• _Exercise prompt_:
Find the line containing "What AbRam calls father". Retype it and every later line of the records exactly, leaving out pictures.

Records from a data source
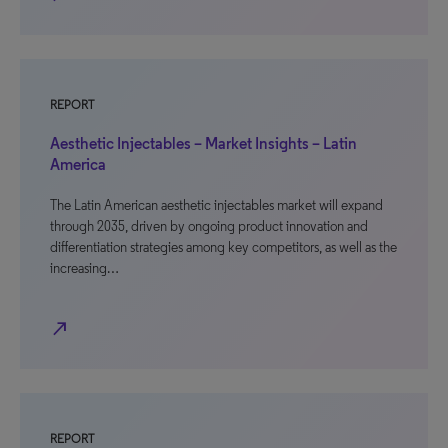
REPORT
Aesthetic Injectables – Market Insights – Latin
America
The Latin American aesthetic injectables market will expand
through 2035, driven by ongoing product innovation and
differentiation strategies among key competitors, as well as the
increasing…
north_east
REPORT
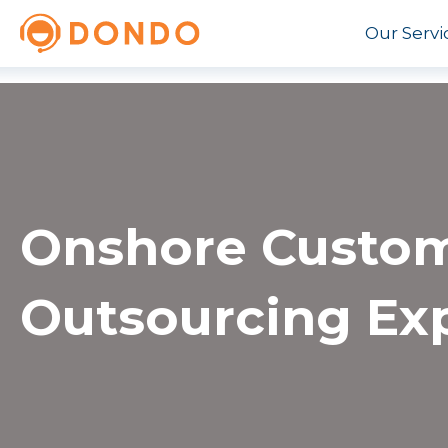
Our Servi
Onshore Custom
Outsourcing Ex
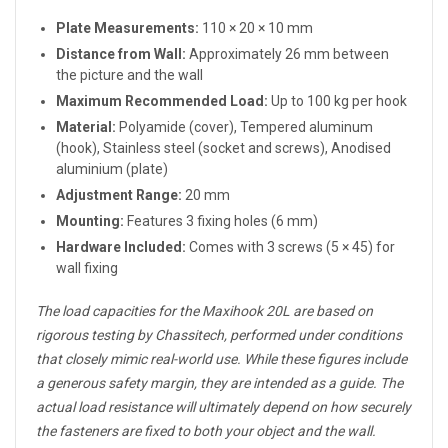
Plate Measurements:
110 × 20 × 10 mm
Distance from Wall:
Approximately 26 mm between
the picture and the wall
Maximum Recommended Load:
Up to 100 kg per hook
Material:
Polyamide (cover), Tempered aluminum
(hook), Stainless steel (socket and screws), Anodised
aluminium (plate)
Adjustment Range:
20 mm
Mounting:
Features 3 fixing holes (6 mm)
Hardware Included:
Comes with 3 screws (5 × 45) for
wall fixing
The load capacities for the Maxihook 20L are based on
rigorous testing by Chassitech, performed under conditions
that closely mimic real-world use. While these figures include
a generous safety margin, they are intended as a guide. The
actual load resistance will ultimately depend on how securely
the fasteners are fixed to both your object and the wall.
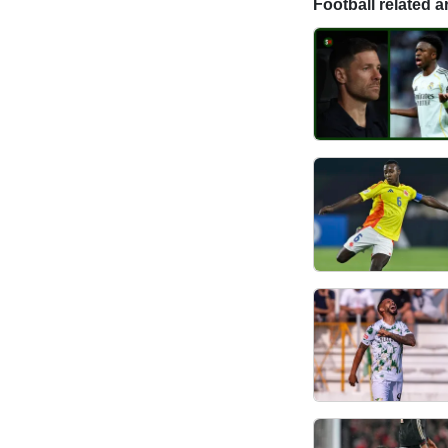
Football related ar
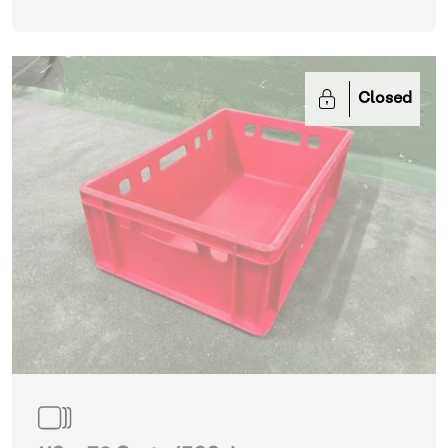
Closed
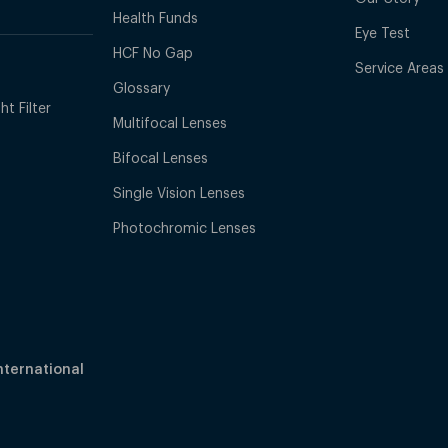
Health Funds
Eye Test
HCF No Gap
Service Areas
Glossary
t Filter
Multifocal Lenses
Bifocal Lenses
Single Vision Lenses
Photochromic Lenses
nternational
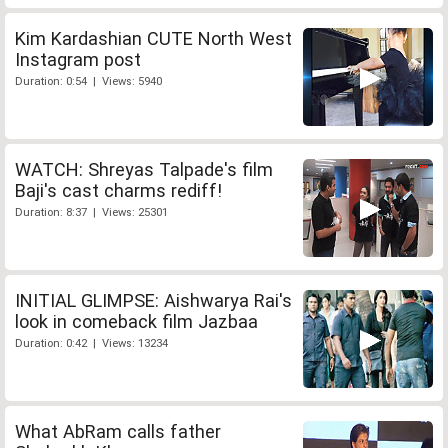
Kim Kardashian CUTE North West
Instagram post
Duration: 0:54 | Views: 5940
WATCH: Shreyas Talpade's film
Baji's cast charms rediff!
Duration: 8:37 | Views: 25301
INITIAL GLIMPSE: Aishwarya Rai's
look in comeback film Jazbaa
Duration: 0:42 | Views: 13234
What AbRam calls father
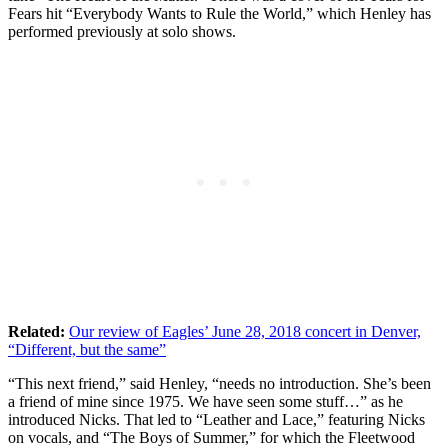
Fears hit “Everybody Wants to Rule the World,” which Henley has
performed previously at solo shows.
Related:
Our review of Eagles’ June 28, 2018 concert in Denver,
“Different, but the same”
“This next friend,” said Henley, “needs no introduction. She’s been
a friend of mine since 1975. We have seen some stuff…” as he
introduced Nicks. That led to “Leather and Lace,” featuring Nicks
on vocals, and “The Boys of Summer,” for which the Fleetwood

• _Exercise answer_:
What AbRam calls father
Fears hit “Everybody Wants to Rule the World,” which Henley has
performed previously at solo shows.
Related:
Our review of Eagles’ June 28, 2018 concert in Denver,
“Different, but the same”
“This next friend,” said Henley, “needs no introduction. She’s been
a friend of mine since 1975. We have seen some stuff…” as he
introduced Nicks. That led to “Leather and Lace,” featuring Nicks
on vocals, and “The Boys of Summer,” for which the Fleetwood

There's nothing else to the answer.